Thursday, June 4, 2015

Red-whiskered Bulbul nest in our garden

To our garden, many little birds make regular visits in search for food or to have a drink or dip at the bird bath I have provided.  Tailorbird, sunbird and spotted dove have made their nests in our premise at one time or other, which I have shown in my other post. [Here, click]  Till now, I had not seen a Red Whiskered Bulbul make its nest here.  It was a great thrill to watch it for the first time. 
Click on pictures to view larger images.


Red Whiskered Bulbul.  


Last year, I had seen the Bulbuls flying in and out in the bushy growth of Jacquemontia vine grown on the arch. I had thought it might be finding some insects to eat in there.  So I never thought of taking a closer look even though I walked past it often.  


Recently, just by chance, I happened to look into the bushy growth of the vine from the other side.  I saw a cup like nest, already used. It did not occur to me to relate it to the Bulbuls flying in exactly there.  On the same day and a couple of days before, I had seen a similar behaviour of Bulbuls, a pair, near another Jacquemontia vine grown on the other side of the pond, near the compound wall. 


This is where I peeped in to examine and found to my great delight, a nest under construction.  Now I could relate it was the work of the Bulbul.  It was also cup-like. I had missed last season's, or whenever, nest in the other arch.

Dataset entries
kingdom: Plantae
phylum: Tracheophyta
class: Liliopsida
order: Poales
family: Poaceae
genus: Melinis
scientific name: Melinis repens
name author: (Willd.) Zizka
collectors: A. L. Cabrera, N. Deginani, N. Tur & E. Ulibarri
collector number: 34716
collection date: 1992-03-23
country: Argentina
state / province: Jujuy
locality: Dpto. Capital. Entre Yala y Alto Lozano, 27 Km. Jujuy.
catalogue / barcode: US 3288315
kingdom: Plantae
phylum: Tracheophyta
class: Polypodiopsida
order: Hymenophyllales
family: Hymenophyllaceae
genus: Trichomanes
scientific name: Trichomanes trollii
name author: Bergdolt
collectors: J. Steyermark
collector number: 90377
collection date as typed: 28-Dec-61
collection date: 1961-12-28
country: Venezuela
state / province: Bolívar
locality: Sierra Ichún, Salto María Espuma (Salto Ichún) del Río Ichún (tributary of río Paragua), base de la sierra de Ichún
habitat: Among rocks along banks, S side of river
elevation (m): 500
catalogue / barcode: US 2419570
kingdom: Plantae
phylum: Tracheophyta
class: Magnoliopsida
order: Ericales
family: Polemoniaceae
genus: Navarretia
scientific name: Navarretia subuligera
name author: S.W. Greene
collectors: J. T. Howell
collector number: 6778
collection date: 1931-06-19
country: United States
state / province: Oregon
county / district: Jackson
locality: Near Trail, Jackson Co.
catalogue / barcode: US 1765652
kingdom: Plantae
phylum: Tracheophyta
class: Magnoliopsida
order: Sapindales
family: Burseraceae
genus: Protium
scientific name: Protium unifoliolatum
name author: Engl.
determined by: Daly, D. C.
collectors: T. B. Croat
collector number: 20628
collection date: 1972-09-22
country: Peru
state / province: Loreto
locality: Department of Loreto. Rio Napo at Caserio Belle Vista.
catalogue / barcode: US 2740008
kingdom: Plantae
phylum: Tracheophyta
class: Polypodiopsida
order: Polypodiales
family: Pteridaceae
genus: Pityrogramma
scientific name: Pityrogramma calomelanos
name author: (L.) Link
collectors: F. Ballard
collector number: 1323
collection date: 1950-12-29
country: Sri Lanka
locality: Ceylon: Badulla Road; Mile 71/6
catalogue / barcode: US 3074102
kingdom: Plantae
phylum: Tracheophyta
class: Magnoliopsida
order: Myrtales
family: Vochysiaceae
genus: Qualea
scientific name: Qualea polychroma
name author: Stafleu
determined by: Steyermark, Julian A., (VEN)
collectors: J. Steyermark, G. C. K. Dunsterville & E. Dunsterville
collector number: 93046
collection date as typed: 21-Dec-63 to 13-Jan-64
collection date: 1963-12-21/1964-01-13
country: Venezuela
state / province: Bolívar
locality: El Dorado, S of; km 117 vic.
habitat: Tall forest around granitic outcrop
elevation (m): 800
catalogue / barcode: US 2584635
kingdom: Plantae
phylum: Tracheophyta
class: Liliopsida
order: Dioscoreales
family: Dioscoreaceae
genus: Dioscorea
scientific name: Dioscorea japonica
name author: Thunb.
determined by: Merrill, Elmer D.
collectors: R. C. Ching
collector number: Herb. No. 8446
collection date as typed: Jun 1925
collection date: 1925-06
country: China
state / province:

● Using the information:
1. In the bulbul nest post, what kind of vine held the nests?
2. Continue the garden post about the Red-whiskered Bulbul nest, starting after its last sentence.

● Task responses:
1. A Jacquemontia vine.

2.
Nest still under construction, peeped in through the bird's entry-exit point. 


This is how it looks, so well concealed.


It took a few days to fill more material.


Curious, I peeped in to see what was on.  Ran in to get the camera and took this from a distance.  A bulbul was sitting still.  That meant something, wonderful!


When the bird flew out for a break, I peeped in again with the camera and to my great delight, found 3 eggs.


I think both partners took turns to warm the eggs.  One has come to check.


It got used to my presence close as also I had refrained myself from passing close in front of the 'opening'.


This is the view from sitting from the pond-side bench, turn the head to the left.  The nest was as close as two and half feet to my head.  


A parent checking again.  Once I had seen a Female Koel trying to peep in there when the Bulbul was not around.  I feared Koels were looking for eggs, which they may eat.  I quickly ran out and chased it away.


Another shot from the bench.


Tiny chicks. Wow! Shot taken from ten feet.  It had taken 10-11 days to hatch.


This was how close the nest was to me. It had indeed chosen a perfectly bushy spot. 


I shook a twig lightly.  The slight vibration was enough to make their instincts to go beaks up, thinking they would get fed.  This was for a photo.  It had rained very heavily overnight, on 26th or so and the first thing in the morning I did was to check their welfare.  They were safe, snugly cuddled against each other, wings had grown larger.


It also took 10-11 days to fledge.  They are out of the nest. Day of their taking their wings.


Once out of the nest, they will never return there.


One chick took a short flight and sat on the grinding stone.


The parents were taking a close look and were teaching to fly to safety by repeating the short flight more than twice.  


On their first day itself they learn much.  It will get more strength in their legs soon.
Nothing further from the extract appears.